Extract START

Actor Justin Prentice lives his dream, which is one of the most beautiful things any human being can be doing. First impression: it’s not Bryce Walker. Second impression: it’s Justin - a considerate, ardent young man who persists for curating persuasive characters, and so his person could not be farther from his on-screen '13 Reasons Why' persona Bryce. Photographer Monroe Alvarez assigns Justin a plot in which he can play anything but Bryce, and explore the character he speaks of the least: himself.
Imagine a line, a spectrum of sort. Then situate Bryce on the far right and Justin on the far left. Picture turning a light switch on and off: they are like night and day. Bryce required acting, adopting a mask, something which Justin achieved with merit. With this antagonist, he erected a universal someone many have, sadly, encountered at some point in their lives, and as he points out; “It was too easy to find material, unfortunately.” The show delivered blow after blow to its audience; a conscious choice to portray the unfairness that plays out every day, everywhere.

Extract END
Data provided START

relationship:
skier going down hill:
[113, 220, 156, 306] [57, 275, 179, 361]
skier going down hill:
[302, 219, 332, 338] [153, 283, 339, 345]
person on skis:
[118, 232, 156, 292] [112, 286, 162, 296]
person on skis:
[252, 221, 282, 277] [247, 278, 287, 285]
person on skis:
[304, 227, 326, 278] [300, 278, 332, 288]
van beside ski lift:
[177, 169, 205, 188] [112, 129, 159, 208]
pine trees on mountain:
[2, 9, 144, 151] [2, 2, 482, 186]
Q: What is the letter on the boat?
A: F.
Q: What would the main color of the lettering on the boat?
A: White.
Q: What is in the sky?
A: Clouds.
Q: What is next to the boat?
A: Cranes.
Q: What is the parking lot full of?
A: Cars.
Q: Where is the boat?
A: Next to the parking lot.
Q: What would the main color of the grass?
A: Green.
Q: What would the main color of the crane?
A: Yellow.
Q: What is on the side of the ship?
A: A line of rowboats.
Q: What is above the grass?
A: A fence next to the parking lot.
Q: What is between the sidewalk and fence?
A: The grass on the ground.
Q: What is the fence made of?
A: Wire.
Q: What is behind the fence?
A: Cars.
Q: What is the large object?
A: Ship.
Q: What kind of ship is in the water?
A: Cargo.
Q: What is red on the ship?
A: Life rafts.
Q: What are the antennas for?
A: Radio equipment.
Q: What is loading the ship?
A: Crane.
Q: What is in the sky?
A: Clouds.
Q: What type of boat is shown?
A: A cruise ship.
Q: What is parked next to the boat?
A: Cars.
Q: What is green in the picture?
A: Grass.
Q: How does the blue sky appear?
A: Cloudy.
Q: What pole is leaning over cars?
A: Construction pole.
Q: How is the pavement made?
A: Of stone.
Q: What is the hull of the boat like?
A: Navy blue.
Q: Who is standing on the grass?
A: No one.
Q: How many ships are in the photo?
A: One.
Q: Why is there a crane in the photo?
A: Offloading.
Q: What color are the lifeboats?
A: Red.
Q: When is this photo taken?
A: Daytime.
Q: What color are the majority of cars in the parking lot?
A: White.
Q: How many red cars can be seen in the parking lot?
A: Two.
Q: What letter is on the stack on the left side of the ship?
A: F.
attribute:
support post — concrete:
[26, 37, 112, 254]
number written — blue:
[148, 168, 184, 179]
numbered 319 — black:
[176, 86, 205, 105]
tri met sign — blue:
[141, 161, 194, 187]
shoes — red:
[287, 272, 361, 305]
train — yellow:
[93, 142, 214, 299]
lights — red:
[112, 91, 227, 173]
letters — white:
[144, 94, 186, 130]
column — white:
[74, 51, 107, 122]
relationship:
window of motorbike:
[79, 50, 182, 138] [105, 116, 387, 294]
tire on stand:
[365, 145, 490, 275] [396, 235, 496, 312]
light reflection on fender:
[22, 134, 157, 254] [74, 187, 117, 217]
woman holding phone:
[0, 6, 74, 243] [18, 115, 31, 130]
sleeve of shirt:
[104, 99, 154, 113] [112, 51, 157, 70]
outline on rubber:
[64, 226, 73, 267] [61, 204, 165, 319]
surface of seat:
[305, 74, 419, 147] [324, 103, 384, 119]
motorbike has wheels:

Data provided END

=== Instructions for the task ===
Write out the whole profile of Justin Prentice above, word for word, with nothing changed.

=== Written solution ===
Actor Justin Prentice lives his dream, which is one of the most beautiful things any human being can be doing. First impression: it’s not Bryce Walker. Second impression: it’s Justin - a considerate, ardent young man who persists for curating persuasive characters, and so his person could not be farther from his on-screen '13 Reasons Why' persona Bryce. Photographer Monroe Alvarez assigns Justin a plot in which he can play anything but Bryce, and explore the character he speaks of the least: himself.
Imagine a line, a spectrum of sort. Then situate Bryce on the far right and Justin on the far left. Picture turning a light switch on and off: they are like night and day. Bryce required acting, adopting a mask, something which Justin achieved with merit. With this antagonist, he erected a universal someone many have, sadly, encountered at some point in their lives, and as he points out; “It was too easy to find material, unfortunately.” The show delivered blow after blow to its audience; a conscious choice to portray the unfairness that plays out every day, everywhere.